» **EXCERPT**
* * * * *

Automating the Process

When Actian acquired ParAccel last April, Glick got a chance to make this vision a reality. He points to Actian's acquisition of the former Pervasive Software Corp., in early 2013, which gave Actian best-of-breed data integration (DI) technology. In DataRush, Pervasive had developed a DI and analytic technology that could run natively (as a parallel processing engine) across the Hadoop distributed file system (HDFS), as well as on its own -- i.e., as a traditional ETL platform, albeit one that's able to scale linearly across dozens of processor cores in large SMP system configurations.

DataRush, which Actian has rechristened "DataFlow," takes this one step further by embedding in-process analytics in its DI routines. This was a step in the right direction, argues Glick.

"DataFlow is kind of an interesting piece because it has a bunch of data mining algorithms, a bunch of transformational algorithms, and a bunch of connectivity to a variety of data sources. However, the most important part of this is that [DataFlow] can reside on the same node where that data is sourced," he points out. To illustrate what he means, Glick uses a "bogus" -- i.e., oversimplified -- example involving a Cassandra data store.

* * * * *

» **EXCERPTED RECORDS**
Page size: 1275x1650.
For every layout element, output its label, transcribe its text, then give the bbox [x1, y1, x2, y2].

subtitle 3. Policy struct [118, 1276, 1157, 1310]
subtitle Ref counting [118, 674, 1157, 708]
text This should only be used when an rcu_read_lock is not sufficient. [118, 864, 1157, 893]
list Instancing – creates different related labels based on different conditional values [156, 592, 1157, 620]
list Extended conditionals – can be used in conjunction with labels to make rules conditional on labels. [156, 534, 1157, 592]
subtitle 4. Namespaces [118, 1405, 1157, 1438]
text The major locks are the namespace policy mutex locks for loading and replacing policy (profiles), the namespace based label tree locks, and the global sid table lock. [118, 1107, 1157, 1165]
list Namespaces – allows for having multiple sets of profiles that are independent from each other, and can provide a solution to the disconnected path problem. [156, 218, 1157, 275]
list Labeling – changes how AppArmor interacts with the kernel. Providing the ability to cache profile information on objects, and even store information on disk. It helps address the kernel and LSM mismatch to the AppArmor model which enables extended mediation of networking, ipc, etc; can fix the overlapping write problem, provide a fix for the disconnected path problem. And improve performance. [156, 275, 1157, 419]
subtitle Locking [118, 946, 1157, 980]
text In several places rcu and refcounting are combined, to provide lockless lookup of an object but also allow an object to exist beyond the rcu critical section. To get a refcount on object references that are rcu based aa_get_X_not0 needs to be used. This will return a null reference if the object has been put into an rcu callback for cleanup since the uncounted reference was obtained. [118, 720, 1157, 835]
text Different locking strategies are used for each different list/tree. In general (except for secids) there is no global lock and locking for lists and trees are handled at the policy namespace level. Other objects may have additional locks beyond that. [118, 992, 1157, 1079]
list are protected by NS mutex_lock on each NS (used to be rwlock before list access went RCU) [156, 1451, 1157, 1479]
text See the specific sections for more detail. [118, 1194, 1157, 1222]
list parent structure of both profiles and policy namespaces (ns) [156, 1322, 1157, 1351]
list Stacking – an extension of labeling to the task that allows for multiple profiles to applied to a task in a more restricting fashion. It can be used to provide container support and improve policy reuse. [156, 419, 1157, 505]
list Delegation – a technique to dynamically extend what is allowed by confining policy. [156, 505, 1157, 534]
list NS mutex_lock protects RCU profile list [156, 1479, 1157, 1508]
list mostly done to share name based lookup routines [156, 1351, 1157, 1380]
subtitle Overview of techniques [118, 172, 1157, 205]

* * * * *

» **ASSIGNMENT**
Pick up the excerpt on Actian's DataFlow after its final sentence and continue writing it.

» **RESPONSE TO THE EXERCISE**
"Let's say I'm doing something inside of Cassandra that's a bit OLTP-ish in nature, because Cassandra is really good at that kind of stuff, but I want to take that and do a regression [analysis]. Dataflow allows us to read from Cassandra and do a regression in the same physical platform, then we can take that and join it with some things going on in Matrix."

Ideally, Glick explains, all of this would happen automatically: the process itself is automated such that workloads get scheduled and kicked off (in ordered sequence) on separate systems, data gets moved from one platform to another at the right time, and so on. Eventually, a subset of the data in Cassandra gets moved to -- or persisted -- in Matrix, which is what Actian now dubs the former ParAccel massively parallel processing (MPP) database. From Actian's Perspective, Glick says, it could just as easily be moved (or "flow to") an Oracle, IBM DB2, or Microsoft SQL Server DW, too.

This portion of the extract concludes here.